Page:Voltaire - Œuvres complètes Garnier tome29.djvu/252

La bibliothèque libre.
Le texte de cette page a été corrigé et est conforme au fac-similé.
242
FRAGMENT

Plus nous étions touchés respectueusement de son repentir, plus il nous sembla qu’en effet jamais repentir ne fut mieux fondé. Nous fûmes même très-étonnés qu’on chantât encore, dans quelques églises, des hymnes attribuées à David, dans lesquelles il est dit : « Heureux qui prendra tes petits enfants, et qui les écrasera contre la pierre ! (Psaume cxxxvii[1].) — Que vos pieds soient teints de leur sang, et que la langue de vos chiens en soit abreuvée ! » (Psaume lxvii[2].) On y peut chercher un sens mystique ; mais le sens naturel est dur. Il nous semble qu’on aurait pu s’attacher aux psaumes qui enseignent la clémence plus qu’à ceux qui célèbrent la cruauté. Nous respectâmes le texte ; mais nous ne pouvions fouler aux pieds la nature.

Le même esprit d’équité nous anima quand nous nous crûmes obligé de ne point dissimuler les crimes de Constantin, de Théodose, de Clovis, etc. Ils favorisèrent le christianisme, nous en bénissons Dieu ; et si Constantin mourut arien après avoir tour à tour favorisé et persécuté Athanase, on doit en être affligé, et adorer les décrets de la Providence. Mais les meurtres de tous ses proches, de son fils même, et de sa femme, n’étaient pas sans doute des actions chrétiennes.
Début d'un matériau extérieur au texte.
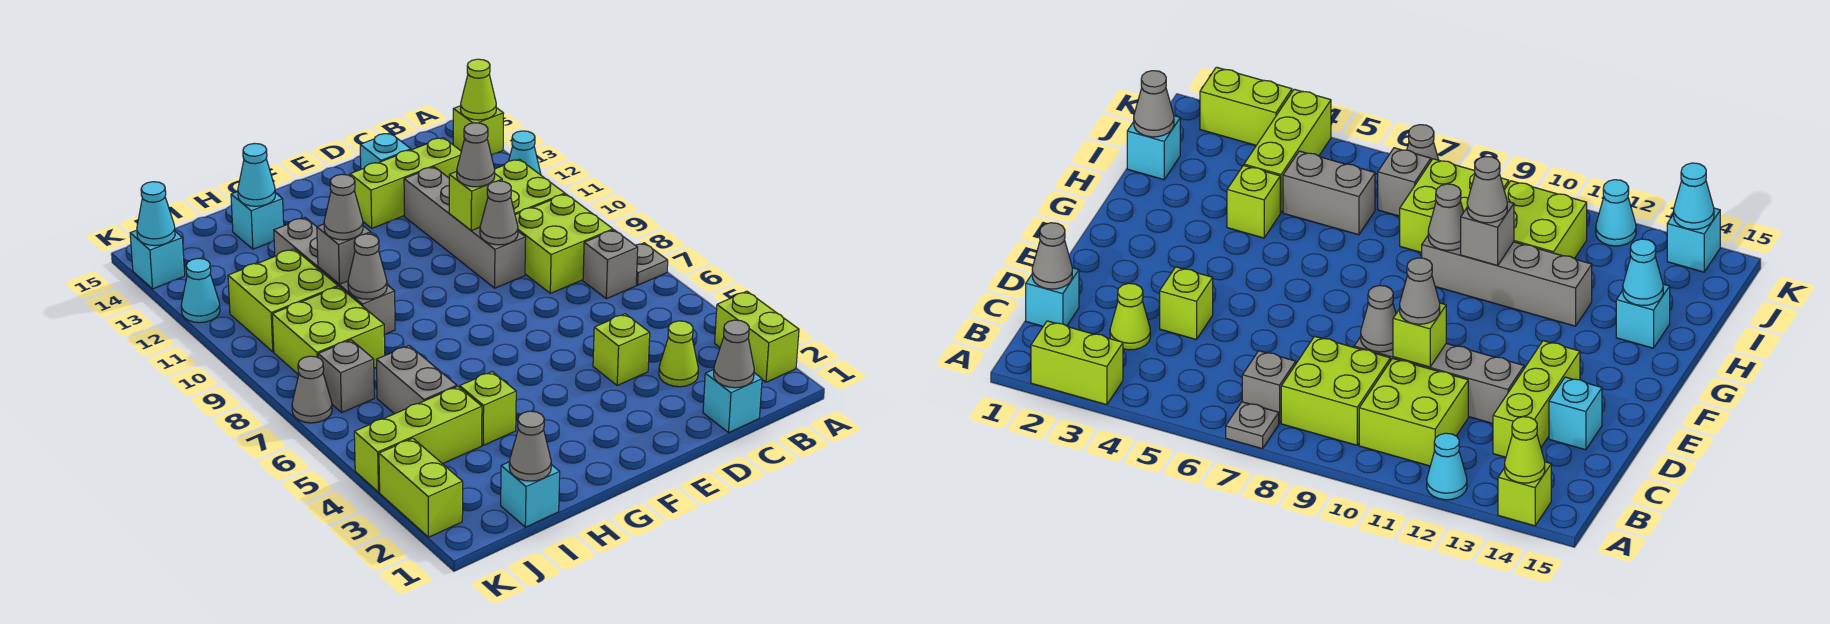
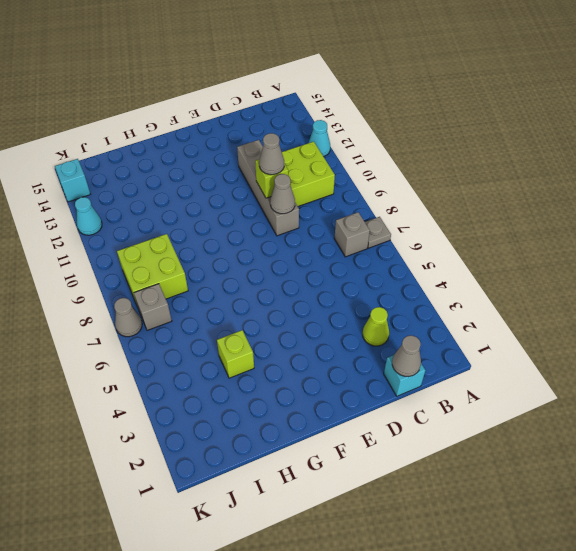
none -> lime 1x2 brick [715,291,799,382]
none -> lime 1x1 brick [453,106,504,155]
none -> lime 2x2 brick [515,194,613,293]
none -> lime 1x3 brick [350,138,461,228]

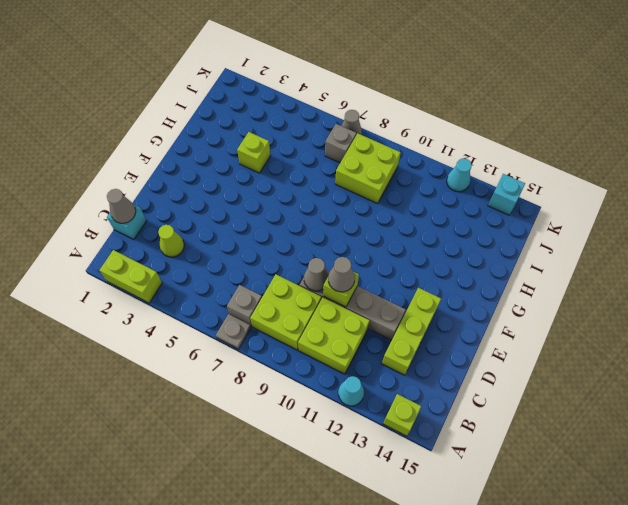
none -> lime 1x1 brick [593,314,650,385]
none -> cyan 1x1 brick [360,133,411,169]
none -> grey 1x4 brick [274,218,395,335]
none -> cyan 1x1 brick [231,191,284,249]

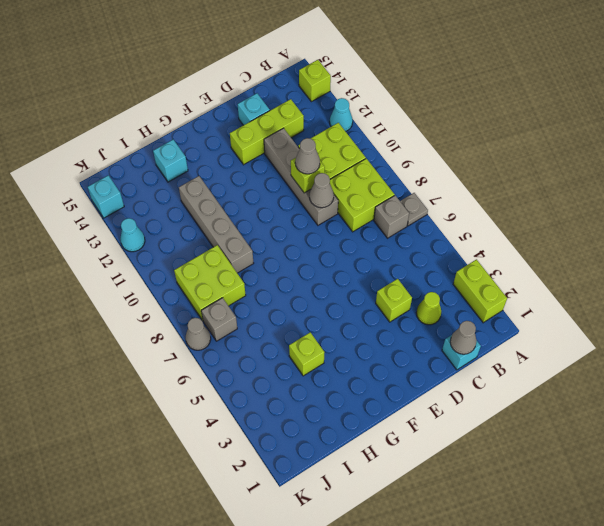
none -> cyan 1x1 brick [501,462,560,527]
none -> lime 1x3 brick [354,387,482,492]
none -> grey 1x2 brick [377,346,457,414]
none -> lime 2x2 brick [228,249,338,352]

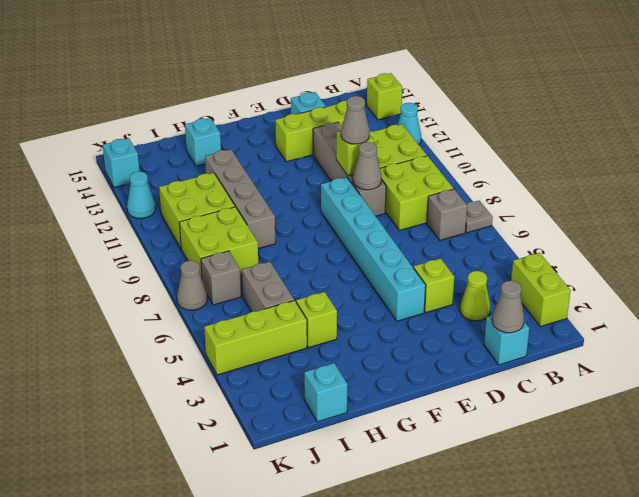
cyan 1x6 brick [321,177,426,321] -> none
none -> lime 1x2 brick [379,438,463,537]
none -> lime 1x1 cone [461,59,496,120]
none -> grey 1x1 cone [348,234,387,299]
none -> grey 1x1 brick [317,224,371,284]

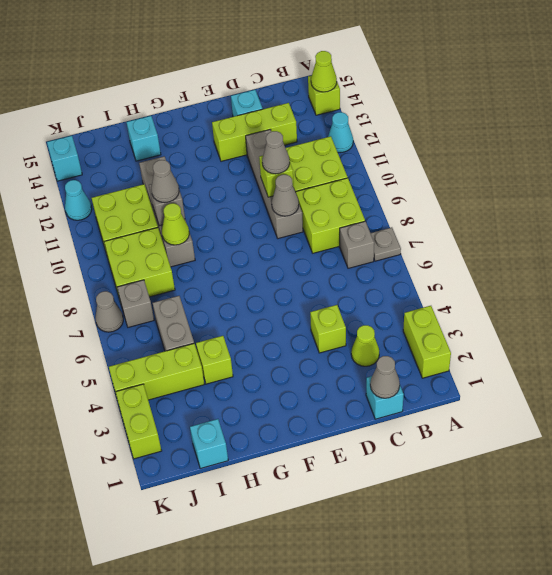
lime 1x1 cone [162,203,189,245] -> grey 1x1 cone [348,234,387,299]
none -> cyan 1x1 cone [238,143,275,206]
none -> grey 1x1 cone [509,411,551,481]
none -> cyan 1x1 cone [137,182,175,246]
Constantin, tout voluptueux qu’il était, s’était fait une telle habitude de la férocité qu’il la porta jusque dans ses lois. Dioclétien avait été assez humain pour abolir la loi qui permettait aux pères de vendre leurs enfants ; Constantin rétablit cette loi barbare. Il permit aux citoyens romains de faire leurs fils esclaves en naissant[3]. On dit, pour l’excuser, qu’il ne permit ce trafic qu’aux pauvres ; mais il n’y a que les pauvres qui puissent être tentés de vendre leurs enfants. Il fallait les mettre à l’abri du besoin qui les forçait à ce commerce dénaturé ; mais l’assassin de son fils devait approuver qu’un père vendît les siens. Par la même jurisprudence, il abolit les peines établies par les lois contre les calomniateurs : c’est ce que nous soumettons au jugement de toutes les âmes honnêtes.

Nous ne pensâmes pas que Théodose eût suffisamment réparé le massacre, si longtemps prémédité, des habitants de Thessalonique, en n’allant point à la messe pendant quelques mois.

Pour Clovis, le jésuite Daniel lui-même convient qu’il fut plus méchant après son baptême qu’auparavant[4]. On est obligé

  1. C’est psaume cxxxvi, verset 9.
  2. Verset 23.
  3. Cod. lib. De Patribus qui filios. (Note de Voltaire.)
  4. « Le désir de se rendre seul et absolu monarque de toutes les Gaules fut sa passion dominante : s’il avait su la modérer, sa réputation aurait été plus nette, la fin de sa vie plus innocente, et l’on n’aurait point blâmé, dans Clovis chrétien, des cruautés si opposées à la douceur et à l’humanité qu’on avait d’abord admirées dans Clovis encore païen. » (Histoire de France, édition de 1755-57, tome I, page 77.)